» Work to complete:
A. Please copy everything from "Thus God is" down to "depth and breadth." in the passage on John Haught, word for word.
B. Using the passage on John Haught, decide whether each statement agrees with it. Answer yes or no for each, and quote the words that decide it. (i) Haught holds that appreciating something as beautiful brings a person close to the divine. (ii) Haught presents the arguments of today's atheists as consistently profound. (iii) Haught locates God in the questions of life that can be answered.

1124166 An interesting premise no? Not who is God but what is God?

John Haught begins immediately to take you from your comfort zone, from the words and phrases we so casually use in reference to God–to the way in which we visualize, speak of and think of God.

He grabs some of the most well-known challenges to God’s existence by today’s latest crop of atheists, and shows why their arguments can be quite shallow. With a turn of a phrase, he also draws atheists into the realm of belief by the very mystery of such terms as beauty and depth. If you can appreciate something as “beautiful” Haught insists, you are dancing with the divine.

In brief, Haught makes out the case that God resides in all the unanswerable questions of life. In those areas where we are nearly incapable of finding words to express our feeling or define our claims, God is.

Thus God is the “event horizon” of the future, the abiding abyss when we examine depth that both invites us forward into a deeper experience while at the same time frightening us with the unknowing of its depth and breadth.

» Supplied data:

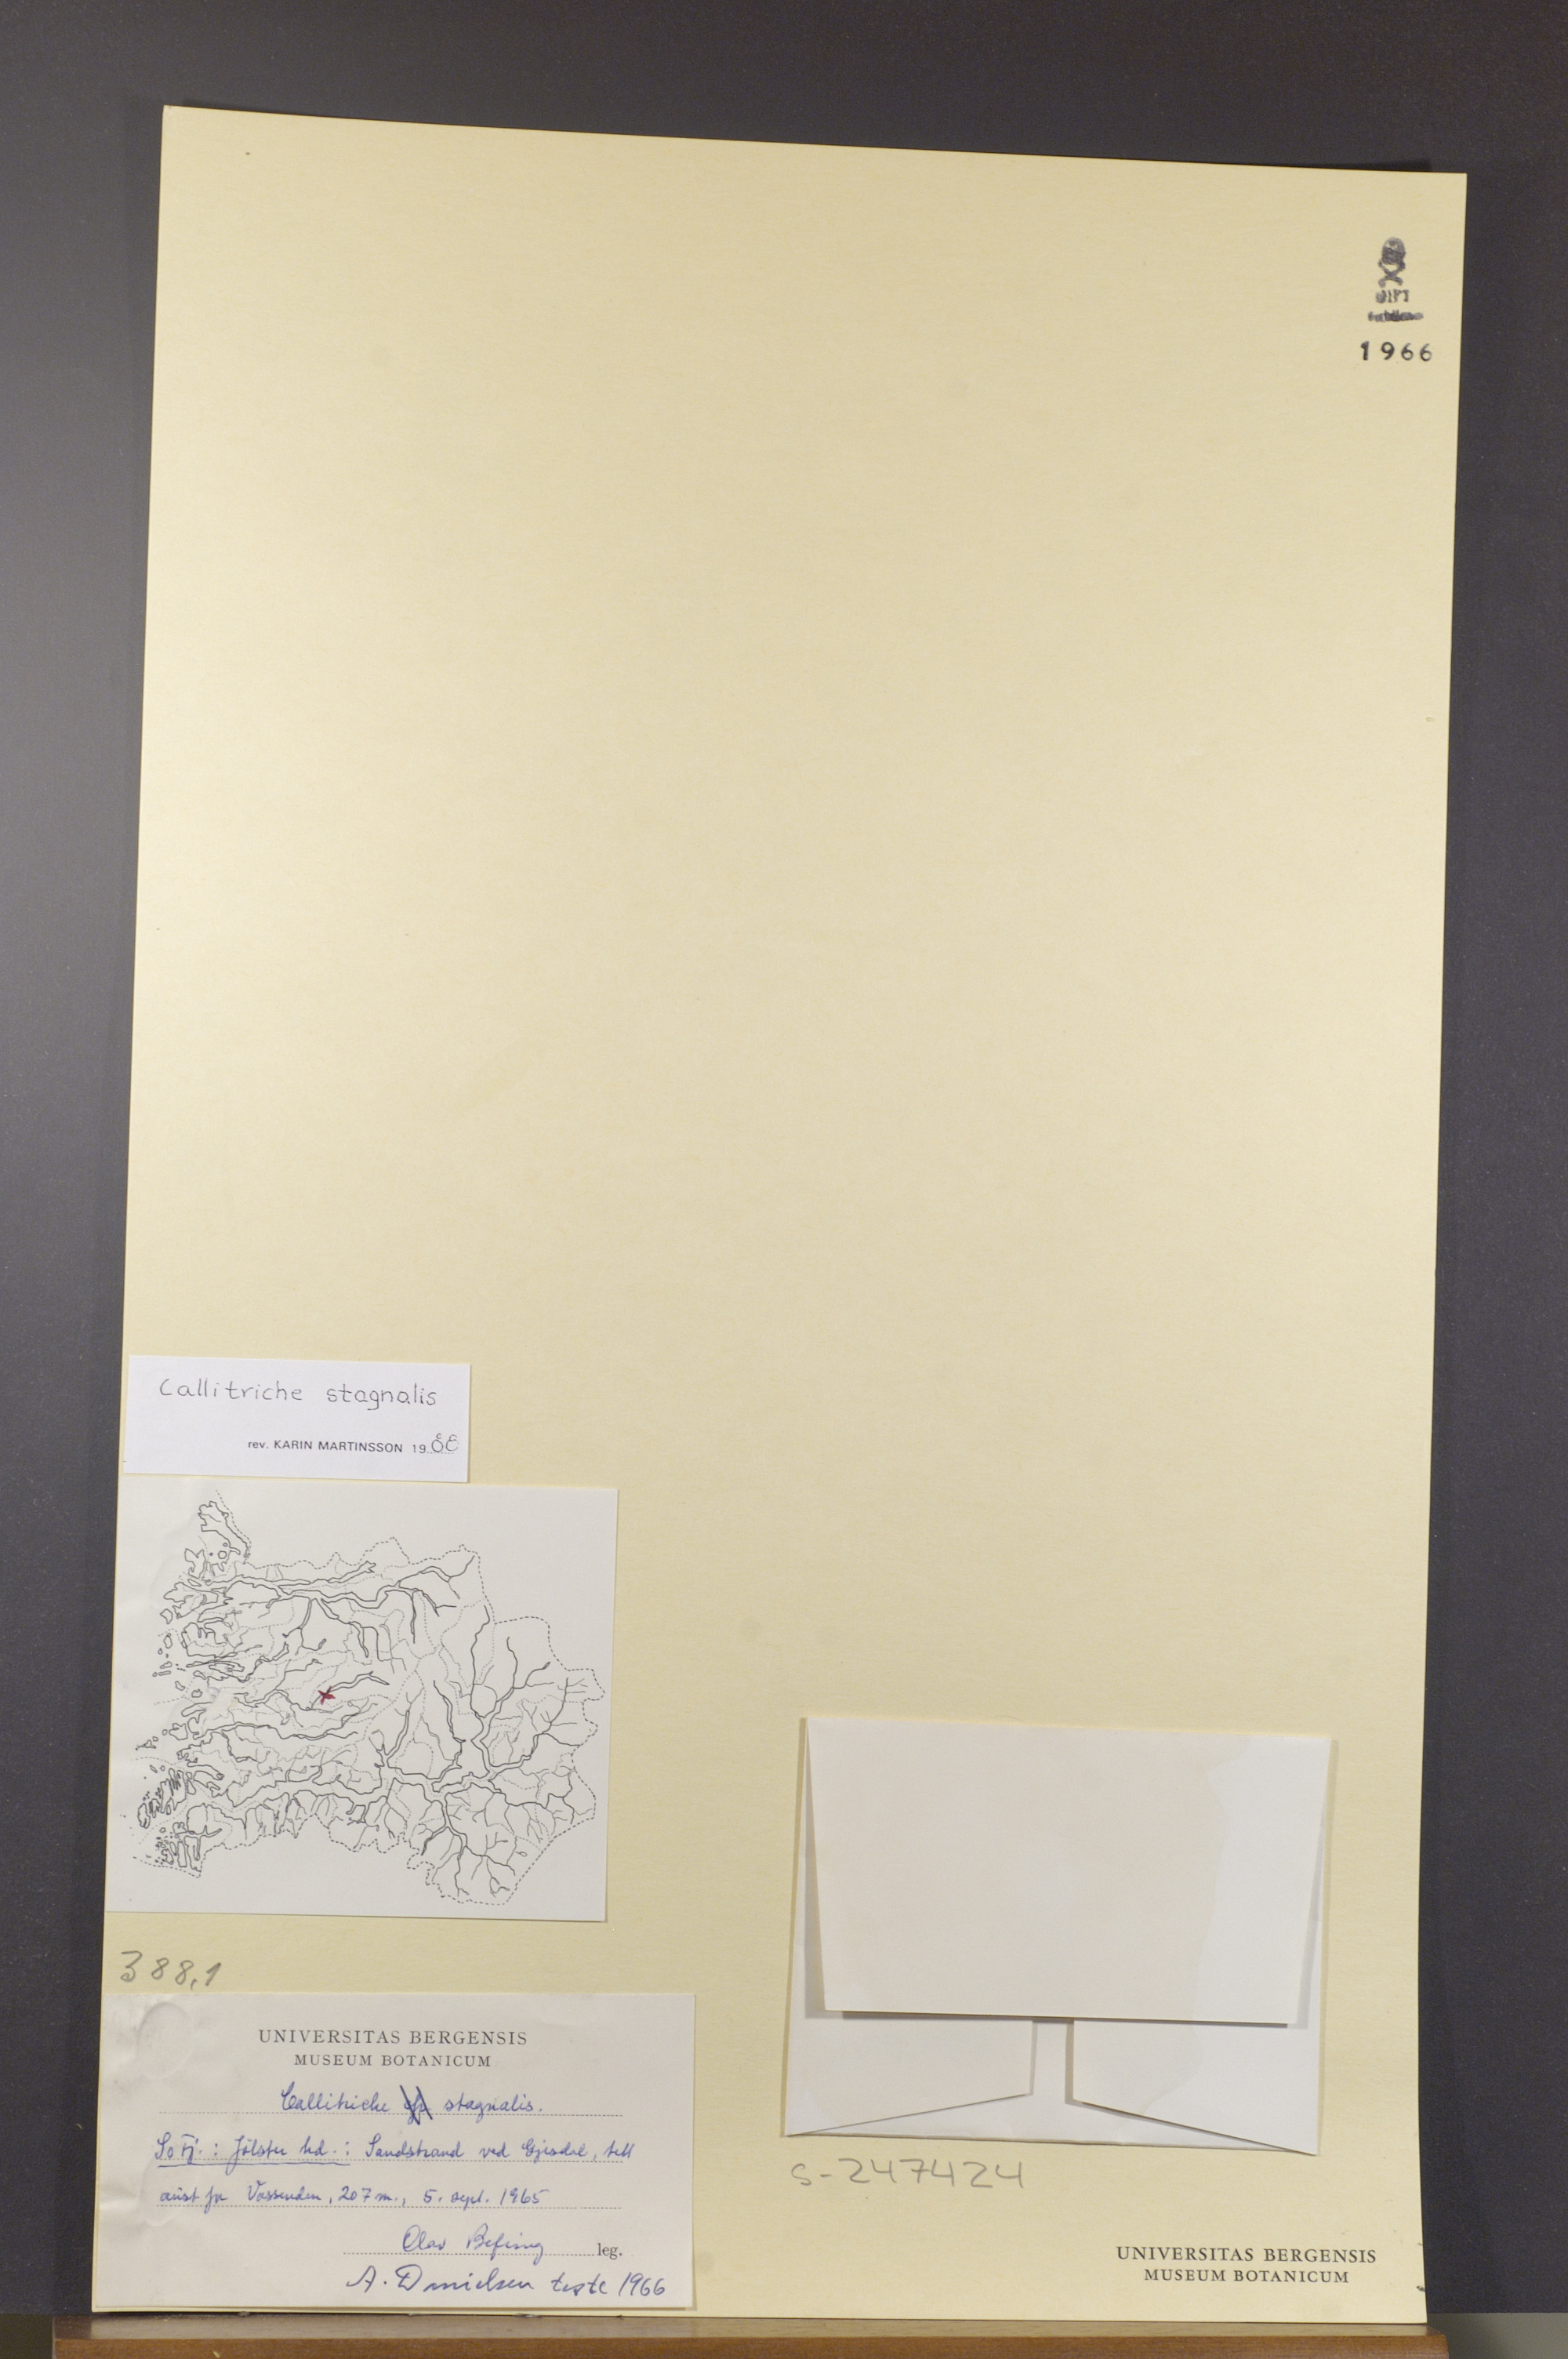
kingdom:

» The answers:
A.
Thus God is the “event horizon” of the future, the abiding abyss when we examine depth that both invites us forward into a deeper experience while at the same time frightening us with the unknowing of its depth and breadth.

B.
(i) Yes: "If you can appreciate something as “beautiful” Haught insists, you are dancing with the divine."
(ii) No: "shows why their arguments can be quite shallow."
(iii) No: "God resides in all the unanswerable questions of life."